• **Work to be completed**
When the string "linejoin" is part of a line in the data below, report the whole line.

• **Data**
####

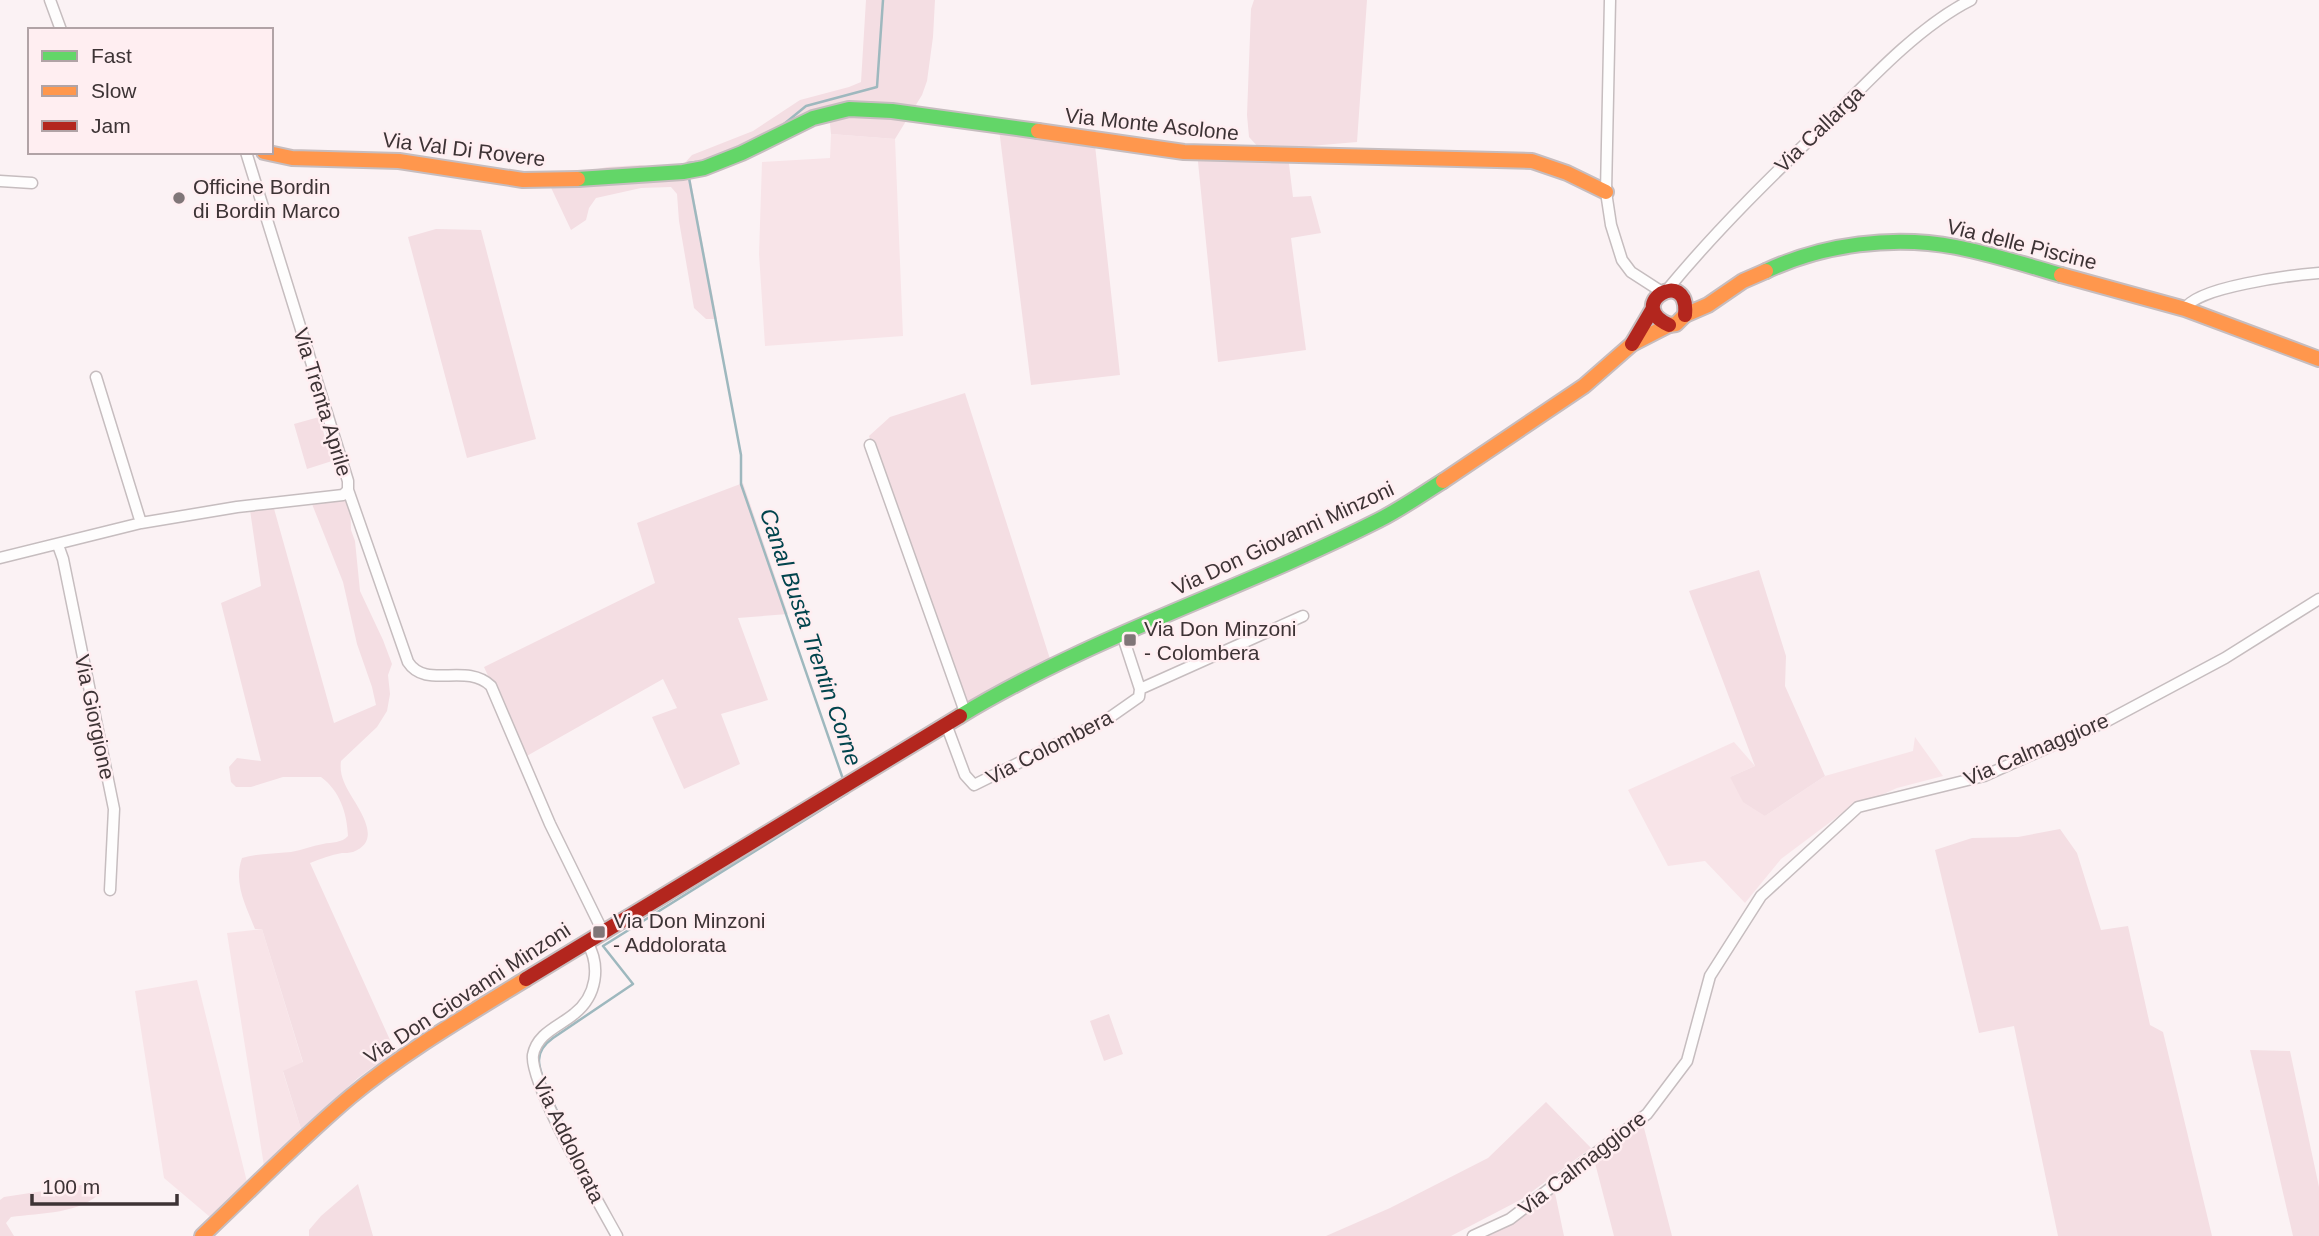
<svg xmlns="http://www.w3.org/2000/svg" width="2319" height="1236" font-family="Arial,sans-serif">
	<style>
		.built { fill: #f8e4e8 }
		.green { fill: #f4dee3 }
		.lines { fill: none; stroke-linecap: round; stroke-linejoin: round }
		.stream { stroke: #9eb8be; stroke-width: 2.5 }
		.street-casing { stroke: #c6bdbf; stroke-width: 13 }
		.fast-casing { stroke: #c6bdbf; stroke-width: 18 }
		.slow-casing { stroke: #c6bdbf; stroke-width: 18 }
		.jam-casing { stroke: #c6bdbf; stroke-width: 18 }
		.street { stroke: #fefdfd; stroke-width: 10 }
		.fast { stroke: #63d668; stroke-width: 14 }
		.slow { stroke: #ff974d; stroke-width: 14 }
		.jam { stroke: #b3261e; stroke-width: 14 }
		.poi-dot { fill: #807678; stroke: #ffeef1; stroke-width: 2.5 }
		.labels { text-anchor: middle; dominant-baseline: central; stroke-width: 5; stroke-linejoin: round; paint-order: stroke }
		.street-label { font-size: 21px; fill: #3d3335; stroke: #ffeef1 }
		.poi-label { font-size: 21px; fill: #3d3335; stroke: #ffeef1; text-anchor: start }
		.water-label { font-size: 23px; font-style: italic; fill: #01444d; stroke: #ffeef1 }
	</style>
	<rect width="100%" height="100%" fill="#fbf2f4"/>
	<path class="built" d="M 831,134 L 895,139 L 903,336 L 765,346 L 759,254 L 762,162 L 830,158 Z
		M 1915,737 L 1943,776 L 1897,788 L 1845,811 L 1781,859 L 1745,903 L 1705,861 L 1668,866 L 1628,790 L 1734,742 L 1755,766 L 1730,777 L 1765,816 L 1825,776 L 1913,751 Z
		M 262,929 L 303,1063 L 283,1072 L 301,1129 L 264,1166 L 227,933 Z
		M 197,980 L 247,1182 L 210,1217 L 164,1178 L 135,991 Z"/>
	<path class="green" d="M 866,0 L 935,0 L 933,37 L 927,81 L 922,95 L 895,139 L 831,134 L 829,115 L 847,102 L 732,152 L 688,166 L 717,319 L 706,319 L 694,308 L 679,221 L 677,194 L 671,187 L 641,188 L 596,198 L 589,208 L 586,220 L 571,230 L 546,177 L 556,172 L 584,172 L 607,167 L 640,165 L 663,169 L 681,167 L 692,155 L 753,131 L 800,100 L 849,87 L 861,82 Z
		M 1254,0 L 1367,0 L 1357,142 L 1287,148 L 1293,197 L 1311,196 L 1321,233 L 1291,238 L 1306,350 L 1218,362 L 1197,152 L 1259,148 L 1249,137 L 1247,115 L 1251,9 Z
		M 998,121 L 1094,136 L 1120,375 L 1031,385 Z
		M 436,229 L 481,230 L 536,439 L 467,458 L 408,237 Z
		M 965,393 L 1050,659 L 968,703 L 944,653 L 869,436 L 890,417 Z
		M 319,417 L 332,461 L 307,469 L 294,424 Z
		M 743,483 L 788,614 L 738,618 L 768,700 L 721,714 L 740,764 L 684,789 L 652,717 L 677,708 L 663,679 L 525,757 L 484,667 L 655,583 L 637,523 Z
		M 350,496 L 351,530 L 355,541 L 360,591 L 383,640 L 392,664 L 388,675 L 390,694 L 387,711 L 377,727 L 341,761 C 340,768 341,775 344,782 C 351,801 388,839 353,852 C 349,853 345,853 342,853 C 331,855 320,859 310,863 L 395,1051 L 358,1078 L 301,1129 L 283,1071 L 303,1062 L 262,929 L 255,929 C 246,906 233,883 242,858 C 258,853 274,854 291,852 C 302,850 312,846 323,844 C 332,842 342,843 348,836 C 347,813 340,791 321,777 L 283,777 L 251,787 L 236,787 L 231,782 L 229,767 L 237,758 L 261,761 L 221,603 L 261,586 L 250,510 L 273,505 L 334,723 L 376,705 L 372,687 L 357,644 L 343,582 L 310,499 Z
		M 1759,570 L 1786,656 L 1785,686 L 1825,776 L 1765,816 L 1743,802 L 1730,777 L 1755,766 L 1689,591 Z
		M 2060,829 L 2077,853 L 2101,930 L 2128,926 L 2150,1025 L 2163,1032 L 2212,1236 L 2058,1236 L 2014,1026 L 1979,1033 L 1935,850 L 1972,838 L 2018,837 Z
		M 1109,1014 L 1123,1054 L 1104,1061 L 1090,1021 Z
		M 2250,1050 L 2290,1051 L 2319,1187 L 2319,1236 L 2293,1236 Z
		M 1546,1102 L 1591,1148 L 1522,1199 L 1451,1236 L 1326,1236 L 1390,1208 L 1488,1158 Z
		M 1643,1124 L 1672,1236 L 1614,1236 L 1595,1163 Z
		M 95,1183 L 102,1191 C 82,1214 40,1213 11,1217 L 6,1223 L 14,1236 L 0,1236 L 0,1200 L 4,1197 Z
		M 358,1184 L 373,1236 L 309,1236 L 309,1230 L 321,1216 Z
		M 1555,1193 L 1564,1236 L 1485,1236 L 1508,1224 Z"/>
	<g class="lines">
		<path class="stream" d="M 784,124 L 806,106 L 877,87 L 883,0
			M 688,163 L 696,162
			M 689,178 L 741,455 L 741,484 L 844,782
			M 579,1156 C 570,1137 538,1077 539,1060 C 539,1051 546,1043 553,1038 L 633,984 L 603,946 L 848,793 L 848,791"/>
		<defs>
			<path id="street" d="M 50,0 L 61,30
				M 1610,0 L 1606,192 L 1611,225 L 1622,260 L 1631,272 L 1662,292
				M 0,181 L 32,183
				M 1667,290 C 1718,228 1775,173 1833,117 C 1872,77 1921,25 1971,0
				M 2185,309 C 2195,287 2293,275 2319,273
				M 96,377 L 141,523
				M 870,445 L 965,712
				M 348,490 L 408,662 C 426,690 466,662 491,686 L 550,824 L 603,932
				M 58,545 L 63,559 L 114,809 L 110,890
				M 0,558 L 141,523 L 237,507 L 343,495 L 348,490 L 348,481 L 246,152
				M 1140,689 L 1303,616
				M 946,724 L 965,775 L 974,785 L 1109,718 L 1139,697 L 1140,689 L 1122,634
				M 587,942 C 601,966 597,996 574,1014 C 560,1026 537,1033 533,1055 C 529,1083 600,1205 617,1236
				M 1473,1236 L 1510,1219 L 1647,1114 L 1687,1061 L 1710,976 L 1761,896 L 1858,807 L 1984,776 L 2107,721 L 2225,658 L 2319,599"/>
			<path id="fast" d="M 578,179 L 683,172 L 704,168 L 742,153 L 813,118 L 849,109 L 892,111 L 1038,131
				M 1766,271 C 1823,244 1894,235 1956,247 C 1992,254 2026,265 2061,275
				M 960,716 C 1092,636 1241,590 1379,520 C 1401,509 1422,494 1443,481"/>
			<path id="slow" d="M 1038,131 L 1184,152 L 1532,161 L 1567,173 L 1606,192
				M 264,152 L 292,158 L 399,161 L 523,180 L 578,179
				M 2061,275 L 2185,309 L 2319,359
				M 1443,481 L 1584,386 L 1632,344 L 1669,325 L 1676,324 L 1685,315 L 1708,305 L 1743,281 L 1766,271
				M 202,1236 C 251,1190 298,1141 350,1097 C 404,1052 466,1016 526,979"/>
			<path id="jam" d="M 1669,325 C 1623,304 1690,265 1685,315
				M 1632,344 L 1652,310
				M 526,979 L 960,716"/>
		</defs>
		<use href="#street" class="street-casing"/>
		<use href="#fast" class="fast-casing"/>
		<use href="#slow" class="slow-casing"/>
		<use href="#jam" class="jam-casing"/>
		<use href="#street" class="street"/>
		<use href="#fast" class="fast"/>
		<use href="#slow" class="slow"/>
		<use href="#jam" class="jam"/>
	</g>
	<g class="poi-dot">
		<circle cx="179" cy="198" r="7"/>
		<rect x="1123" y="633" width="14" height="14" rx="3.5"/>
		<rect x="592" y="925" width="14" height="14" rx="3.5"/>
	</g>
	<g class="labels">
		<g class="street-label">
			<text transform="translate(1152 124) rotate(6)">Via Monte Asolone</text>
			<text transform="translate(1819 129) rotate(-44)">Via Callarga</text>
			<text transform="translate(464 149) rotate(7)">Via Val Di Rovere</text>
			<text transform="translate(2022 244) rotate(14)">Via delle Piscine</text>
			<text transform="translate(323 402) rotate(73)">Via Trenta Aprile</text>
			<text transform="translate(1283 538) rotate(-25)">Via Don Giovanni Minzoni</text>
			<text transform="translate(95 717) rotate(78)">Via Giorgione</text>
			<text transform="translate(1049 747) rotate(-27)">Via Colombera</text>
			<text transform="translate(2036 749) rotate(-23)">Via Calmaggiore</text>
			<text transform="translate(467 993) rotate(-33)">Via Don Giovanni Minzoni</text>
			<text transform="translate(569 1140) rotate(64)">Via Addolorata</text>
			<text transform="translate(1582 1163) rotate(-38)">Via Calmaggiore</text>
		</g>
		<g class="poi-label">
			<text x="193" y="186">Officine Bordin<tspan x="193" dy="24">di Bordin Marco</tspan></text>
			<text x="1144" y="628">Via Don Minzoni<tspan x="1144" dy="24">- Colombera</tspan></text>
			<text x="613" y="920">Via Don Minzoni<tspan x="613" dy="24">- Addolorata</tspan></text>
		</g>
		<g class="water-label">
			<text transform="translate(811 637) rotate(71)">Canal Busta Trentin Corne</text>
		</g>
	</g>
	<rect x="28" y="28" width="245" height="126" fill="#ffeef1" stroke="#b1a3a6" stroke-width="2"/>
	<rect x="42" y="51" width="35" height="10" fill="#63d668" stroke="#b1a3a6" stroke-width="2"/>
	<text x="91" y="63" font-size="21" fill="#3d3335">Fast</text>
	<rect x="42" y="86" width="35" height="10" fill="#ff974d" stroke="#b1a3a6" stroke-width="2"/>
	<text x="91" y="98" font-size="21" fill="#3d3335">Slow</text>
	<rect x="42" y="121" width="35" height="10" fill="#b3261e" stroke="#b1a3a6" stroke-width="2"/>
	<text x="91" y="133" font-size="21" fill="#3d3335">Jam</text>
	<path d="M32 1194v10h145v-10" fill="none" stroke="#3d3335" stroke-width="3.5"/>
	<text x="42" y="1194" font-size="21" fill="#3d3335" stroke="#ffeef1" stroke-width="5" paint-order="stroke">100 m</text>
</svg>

####

• **Answer box**
		.lines { fill: none; stroke-linecap: round; stroke-linejoin: round }
		.labels { text-anchor: middle; dominant-baseline: central; stroke-width: 5; stroke-linejoin: round; paint-order: stroke }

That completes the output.